══ ENTRIES PROVIDED
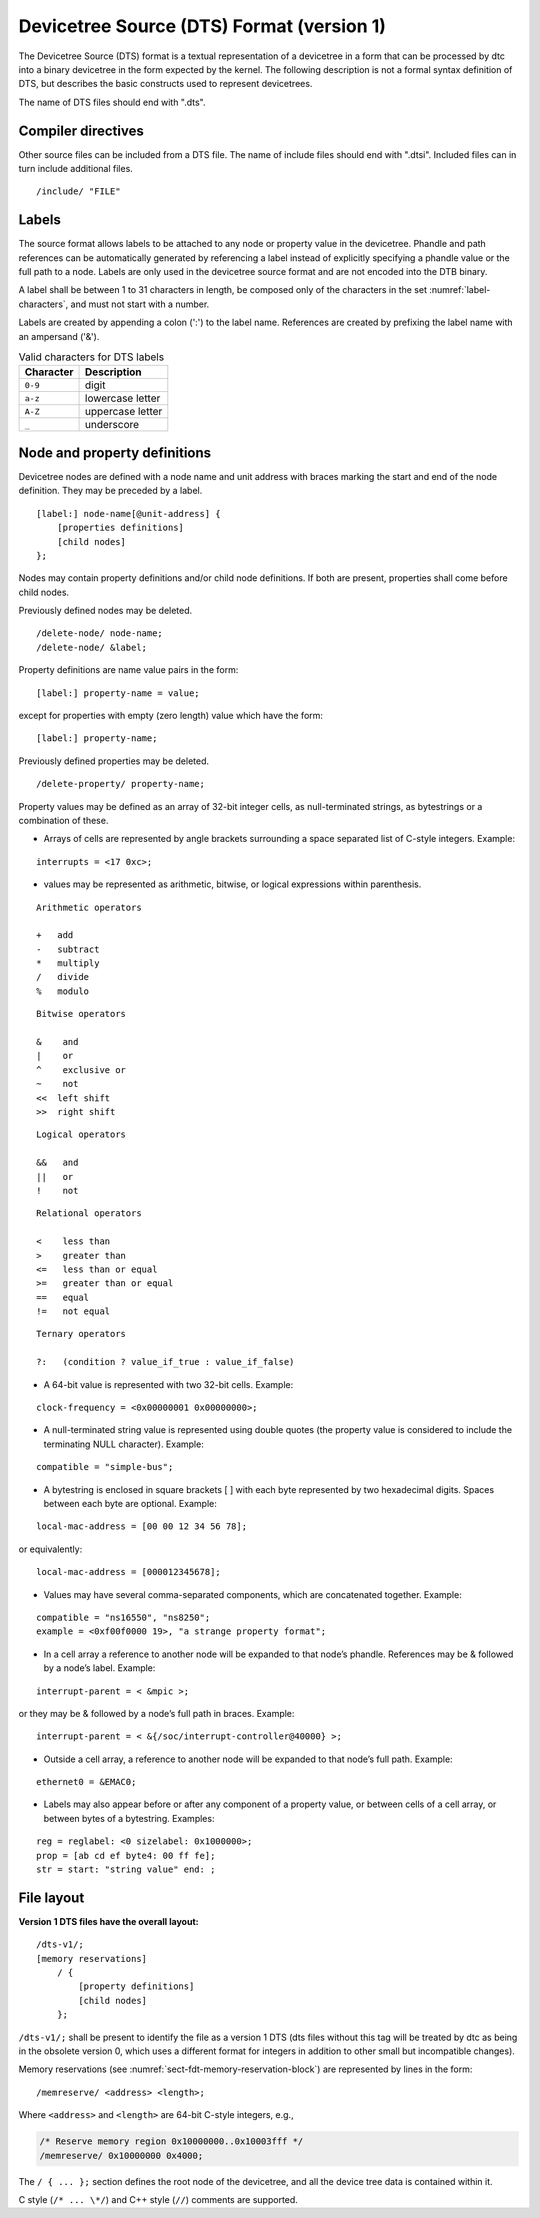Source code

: .. _chapter-devicetree-source-format:

Devicetree Source (DTS) Format (version 1)
================================================

The Devicetree Source (DTS) format is a textual representation of a
devicetree in a form that can be processed by dtc into a binary
devicetree in the form expected by the kernel. The following description is
not a formal syntax definition of DTS, but describes the basic
constructs used to represent devicetrees.

The name of DTS files should end with ".dts".

Compiler directives
-------------------

Other source files can be included from a DTS file.  The name of include
files should end with ".dtsi".  Included files can in turn include
additional files.

::

    /include/ "FILE"

Labels
------

The source format allows labels to be attached to any node or property value in the devicetree.
Phandle and path references can be automatically generated by referencing a label instead of
explicitly specifying a phandle value or the full path to a node.
Labels are only used in the devicetree source format and are not encoded into the DTB binary.

A label shall be between 1 to 31 characters in length,
be composed only of the characters in the set :numref:`label-characters`,
and must not start with a number.

Labels are created by appending a colon (':') to the label name.
References are created by prefixing the label name with an ampersand ('&').

.. tabularcolumns:: | c p{8cm} |
.. _label-characters:
.. table:: Valid characters for DTS labels

   ========= ================
   Character Description
   ========= ================
   ``0-9``   digit
   ``a-z``   lowercase letter
   ``A-Z``   uppercase letter
   ``_``     underscore
   ========= ================

Node and property definitions
-----------------------------

Devicetree nodes are defined with a node name and unit address with
braces marking the start and end of the node definition. They may be
preceded by a label.

::

    [label:] node-name[@unit-address] {
        [properties definitions]
        [child nodes]
    };

Nodes may contain property definitions and/or child node definitions. If
both are present, properties shall come before child nodes.

Previously defined nodes may be deleted.

::

    /delete-node/ node-name;
    /delete-node/ &label;

Property definitions are name value pairs in the form:

::

        [label:] property-name = value;

except for properties with empty (zero length) value which have the
form:

::

        [label:] property-name;

Previously defined properties may be deleted.

::

    /delete-property/ property-name;

Property values may be defined as an array of 32-bit integer cells, as
null-terminated strings, as bytestrings or a combination of these.

-  Arrays of cells are represented by angle brackets surrounding a space
   separated list of C-style integers. Example:

::

        interrupts = <17 0xc>;

-  values may be represented as arithmetic, bitwise, or logical expressions
   within parenthesis.

::

    Arithmetic operators

    +   add
    -   subtract
    *   multiply
    /   divide
    %   modulo

::

    Bitwise operators

    &    and
    |    or
    ^    exclusive or
    ~    not
    <<  left shift
    >>  right shift

::

    Logical operators

    &&   and
    ||   or
    !    not

::

    Relational operators

    <    less than
    >    greater than
    <=   less than or equal
    >=   greater than or equal
    ==   equal
    !=   not equal

::

    Ternary operators

    ?:   (condition ? value_if_true : value_if_false)

-  A 64-bit value is represented with two 32-bit cells. Example:

::

        clock-frequency = <0x00000001 0x00000000>;

-  A null-terminated string value is represented using double quotes
   (the property value is considered to include the terminating NULL
   character). Example:

::

        compatible = "simple-bus";

-  A bytestring is enclosed in square brackets [ ] with each byte
   represented by two hexadecimal digits. Spaces between each byte are
   optional. Example:

::

        local-mac-address = [00 00 12 34 56 78];

or equivalently:

::

        local-mac-address = [000012345678];

-  Values may have several comma-separated components, which are
   concatenated together. Example:

::

        compatible = "ns16550", "ns8250";
        example = <0xf00f0000 19>, "a strange property format";

-  In a cell array a reference to another node will be expanded to that
   node’s phandle. References may be & followed by a node’s label.
   Example:

::

        interrupt-parent = < &mpic >;

or they may be & followed by a node’s full path in braces. Example:

::

        interrupt-parent = < &{/soc/interrupt-controller@40000} >;

-  Outside a cell array, a reference to another node will be expanded to
   that node’s full path. Example:

::

        ethernet0 = &EMAC0;

-  Labels may also appear before or after any component of a property
   value, or between cells of a cell array, or between bytes of a
   bytestring. Examples:

::

        reg = reglabel: <0 sizelabel: 0x1000000>;
        prop = [ab cd ef byte4: 00 ff fe];
        str = start: "string value" end: ;

File layout
-----------

**Version 1 DTS files have the overall layout:**

::

    /dts-v1/;
    [memory reservations]
        / {
            [property definitions]
            [child nodes]
        };

``/dts-v1/;`` shall be present to identify the file as a version 1 DTS
(dts files without this tag will be treated by dtc as being in the
obsolete version 0, which uses a different format for integers in
addition to other small but incompatible changes).

Memory reservations (see :numref:`sect-fdt-memory-reservation-block`)
are represented by lines in the form::

   /memreserve/ <address> <length>;

Where ``<address>`` and ``<length>`` are 64-bit C-style integers, e.g.,

.. code-block:: dts

   /* Reserve memory region 0x10000000..0x10003fff */
   /memreserve/ 0x10000000 0x4000;

The ``/ { ... };`` section defines the root node of the devicetree, and
all the device tree data is contained within it.

C style (``/* ... \*/``) and C++ style (``//``) comments are supported.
════
WHAT YOU HAVE TO DO: Set down, exactly as they stand above, the lines starting with the line with "in turn include" and going on through the line with "Labels are only", and no others.

EXERCISE RESPONSE:
files should end with ".dtsi".  Included files can in turn include
additional files.

::

    /include/ "FILE"

Labels
------

The source format allows labels to be attached to any node or property value in the devicetree.
Phandle and path references can be automatically generated by referencing a label instead of
explicitly specifying a phandle value or the full path to a node.
Labels are only used in the devicetree source format and are not encoded into the DTB binary.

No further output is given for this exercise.